Poster #83 - April Boyd

Evolution of the HIV Envelope Protein and Its Connection to HIV Reservoir Dynamics: Longitudinal Analysis Over 13 Years

April E. Boyd LaMont Cannon, Ph.D.

Evolution of the HIV Envelope Protein and Its Connection to HIV Reservoir Dynamics: Longitudinal Analysis Over 13 Years April E. Boyd1 and Dr. LaMont Cannon1 1School of Life Sciences and Sustainability, VCU Life Sciences Background: HIV-related mortality has significantly declined due to the use of combination antiretroviral therapies (ART), making an HIV diagnosis no longer a fatal outcome when properly treated and managed. However, discontinuing ART leads to viral resurgence, requiring lifelong adherence to treatment. Given the numerous challenges associated with long-term treatment adherence, finding a cure to eliminate the persistent viral load in infected individuals remains a critical priority, emphasizing the importance of HIV eradication. A major obstacle to achieving HIV eradication is the persistence of cells harboring replication-competent HIV, collectively known as the HIV reservoir. Research on the HIV reservoir reveals that the composition of proviruses changes dynamically during ART. The HIV envelope glycoprotein binds to CD4 cell receptors to mediate viral entry. The envelope protein's variable loop regions are key contributors to these processes. In this study, we aim to investigate the envelope protein to further define its conformational changes over time. Methods: We created a bioinformatic pipeline that automatically analyzes temporal HIV amino acid sequence data to detect, quantify and predict structural changes in HIV proteins over time.
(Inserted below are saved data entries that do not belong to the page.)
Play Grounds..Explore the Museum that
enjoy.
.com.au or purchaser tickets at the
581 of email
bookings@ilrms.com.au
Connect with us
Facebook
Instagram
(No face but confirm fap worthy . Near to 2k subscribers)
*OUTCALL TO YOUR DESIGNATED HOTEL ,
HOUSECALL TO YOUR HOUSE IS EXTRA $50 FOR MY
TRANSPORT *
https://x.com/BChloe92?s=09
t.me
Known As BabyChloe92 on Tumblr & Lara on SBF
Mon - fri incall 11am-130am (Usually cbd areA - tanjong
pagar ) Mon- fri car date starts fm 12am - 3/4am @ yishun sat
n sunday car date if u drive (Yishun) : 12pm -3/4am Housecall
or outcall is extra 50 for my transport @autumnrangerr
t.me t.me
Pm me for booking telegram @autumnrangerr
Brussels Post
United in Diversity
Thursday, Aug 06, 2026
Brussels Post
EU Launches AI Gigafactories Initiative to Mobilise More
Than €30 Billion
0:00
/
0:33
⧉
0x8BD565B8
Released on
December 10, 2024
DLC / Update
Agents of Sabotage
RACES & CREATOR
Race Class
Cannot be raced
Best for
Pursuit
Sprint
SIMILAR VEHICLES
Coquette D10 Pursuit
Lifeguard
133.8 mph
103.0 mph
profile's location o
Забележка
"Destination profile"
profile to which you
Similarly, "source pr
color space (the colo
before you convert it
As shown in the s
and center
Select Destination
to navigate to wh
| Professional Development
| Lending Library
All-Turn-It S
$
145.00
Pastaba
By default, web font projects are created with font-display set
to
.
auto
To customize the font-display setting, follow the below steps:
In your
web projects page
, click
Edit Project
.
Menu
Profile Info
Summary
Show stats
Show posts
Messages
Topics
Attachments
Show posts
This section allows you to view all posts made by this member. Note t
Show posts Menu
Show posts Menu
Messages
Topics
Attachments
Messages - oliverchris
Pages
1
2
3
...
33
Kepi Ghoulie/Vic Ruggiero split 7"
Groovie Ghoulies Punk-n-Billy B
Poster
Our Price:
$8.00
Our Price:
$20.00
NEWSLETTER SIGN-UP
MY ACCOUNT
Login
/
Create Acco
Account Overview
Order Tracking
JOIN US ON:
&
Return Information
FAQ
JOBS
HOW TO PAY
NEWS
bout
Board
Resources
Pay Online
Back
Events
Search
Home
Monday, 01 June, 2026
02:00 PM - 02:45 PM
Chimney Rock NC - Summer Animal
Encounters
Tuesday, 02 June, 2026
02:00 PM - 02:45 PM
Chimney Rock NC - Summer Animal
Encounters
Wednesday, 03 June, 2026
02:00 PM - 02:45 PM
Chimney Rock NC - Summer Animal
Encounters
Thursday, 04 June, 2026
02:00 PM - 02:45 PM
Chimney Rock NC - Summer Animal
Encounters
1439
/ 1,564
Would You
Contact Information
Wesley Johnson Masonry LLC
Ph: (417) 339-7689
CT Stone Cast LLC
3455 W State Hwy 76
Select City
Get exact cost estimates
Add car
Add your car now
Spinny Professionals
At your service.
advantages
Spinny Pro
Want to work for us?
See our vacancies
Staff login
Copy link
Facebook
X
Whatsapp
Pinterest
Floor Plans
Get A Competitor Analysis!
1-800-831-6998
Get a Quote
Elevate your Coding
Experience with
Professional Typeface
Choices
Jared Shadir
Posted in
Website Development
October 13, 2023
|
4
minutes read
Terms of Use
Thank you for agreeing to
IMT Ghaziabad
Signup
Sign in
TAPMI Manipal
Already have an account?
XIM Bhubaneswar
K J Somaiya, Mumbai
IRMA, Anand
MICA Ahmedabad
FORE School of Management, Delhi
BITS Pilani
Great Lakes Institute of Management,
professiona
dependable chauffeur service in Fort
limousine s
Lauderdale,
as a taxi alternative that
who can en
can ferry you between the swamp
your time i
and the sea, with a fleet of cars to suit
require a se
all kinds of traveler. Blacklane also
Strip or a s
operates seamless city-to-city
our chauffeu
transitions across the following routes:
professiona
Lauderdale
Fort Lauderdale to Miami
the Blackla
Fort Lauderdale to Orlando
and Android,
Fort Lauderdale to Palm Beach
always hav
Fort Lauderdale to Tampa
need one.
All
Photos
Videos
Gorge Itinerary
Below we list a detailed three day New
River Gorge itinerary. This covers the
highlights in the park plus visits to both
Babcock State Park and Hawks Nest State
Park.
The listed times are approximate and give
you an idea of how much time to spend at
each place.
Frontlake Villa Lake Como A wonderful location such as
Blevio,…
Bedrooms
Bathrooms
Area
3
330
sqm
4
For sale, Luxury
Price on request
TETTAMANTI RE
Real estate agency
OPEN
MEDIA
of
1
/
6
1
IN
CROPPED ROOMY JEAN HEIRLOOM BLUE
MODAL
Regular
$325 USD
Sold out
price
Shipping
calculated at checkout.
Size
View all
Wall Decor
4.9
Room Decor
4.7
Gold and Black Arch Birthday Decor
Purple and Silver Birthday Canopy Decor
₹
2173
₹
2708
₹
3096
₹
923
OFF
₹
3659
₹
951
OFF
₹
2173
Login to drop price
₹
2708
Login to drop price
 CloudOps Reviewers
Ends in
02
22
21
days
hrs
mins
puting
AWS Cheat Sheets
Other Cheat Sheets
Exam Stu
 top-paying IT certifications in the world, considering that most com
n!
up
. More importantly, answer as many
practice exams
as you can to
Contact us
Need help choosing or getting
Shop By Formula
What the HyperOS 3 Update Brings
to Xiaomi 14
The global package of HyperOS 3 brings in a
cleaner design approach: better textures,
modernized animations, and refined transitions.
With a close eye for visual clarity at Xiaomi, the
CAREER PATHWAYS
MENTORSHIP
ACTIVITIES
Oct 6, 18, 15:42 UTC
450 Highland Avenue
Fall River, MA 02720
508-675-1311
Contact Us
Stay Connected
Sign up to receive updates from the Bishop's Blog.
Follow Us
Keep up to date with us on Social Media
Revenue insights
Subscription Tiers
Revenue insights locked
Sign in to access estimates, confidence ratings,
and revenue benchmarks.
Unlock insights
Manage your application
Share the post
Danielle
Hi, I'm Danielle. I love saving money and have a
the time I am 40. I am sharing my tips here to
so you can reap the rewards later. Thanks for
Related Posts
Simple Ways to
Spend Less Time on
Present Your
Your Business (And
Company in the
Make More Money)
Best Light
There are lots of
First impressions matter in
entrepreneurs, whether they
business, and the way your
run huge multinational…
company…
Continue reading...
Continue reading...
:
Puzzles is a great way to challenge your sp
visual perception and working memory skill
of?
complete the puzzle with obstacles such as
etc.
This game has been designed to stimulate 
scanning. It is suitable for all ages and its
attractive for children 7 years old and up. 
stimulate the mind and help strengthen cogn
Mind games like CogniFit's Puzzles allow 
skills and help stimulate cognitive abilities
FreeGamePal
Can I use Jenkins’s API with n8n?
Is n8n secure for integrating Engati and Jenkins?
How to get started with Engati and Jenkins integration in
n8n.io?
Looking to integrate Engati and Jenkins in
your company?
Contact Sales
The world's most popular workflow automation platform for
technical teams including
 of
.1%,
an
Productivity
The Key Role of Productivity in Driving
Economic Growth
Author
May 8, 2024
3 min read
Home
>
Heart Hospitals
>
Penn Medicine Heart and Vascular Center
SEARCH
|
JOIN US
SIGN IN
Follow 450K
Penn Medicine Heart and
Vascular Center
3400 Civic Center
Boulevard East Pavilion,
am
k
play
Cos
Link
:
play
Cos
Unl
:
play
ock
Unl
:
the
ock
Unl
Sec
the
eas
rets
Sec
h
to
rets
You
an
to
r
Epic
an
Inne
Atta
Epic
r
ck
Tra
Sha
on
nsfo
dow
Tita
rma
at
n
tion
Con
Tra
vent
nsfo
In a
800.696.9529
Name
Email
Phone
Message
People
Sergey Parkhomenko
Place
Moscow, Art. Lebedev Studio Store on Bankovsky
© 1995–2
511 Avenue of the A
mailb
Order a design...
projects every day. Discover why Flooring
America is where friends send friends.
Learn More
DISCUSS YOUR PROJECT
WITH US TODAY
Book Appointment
Results: Our analysis revealed multiple alterations in variable loop regions of the env protein including insertions, deletions, and missense modifications throughout the dataset. RMS distance analysis revealed structural shifts in 3 of the 5 variable loops that correspond with reservoir dynamics in the early-to-late temporal changes. Conclusion: This long-term, multi-subject analysis provides a unique opportunity to track measurable compositional changes over time, addressing critical gaps in our understanding of HIV persistence.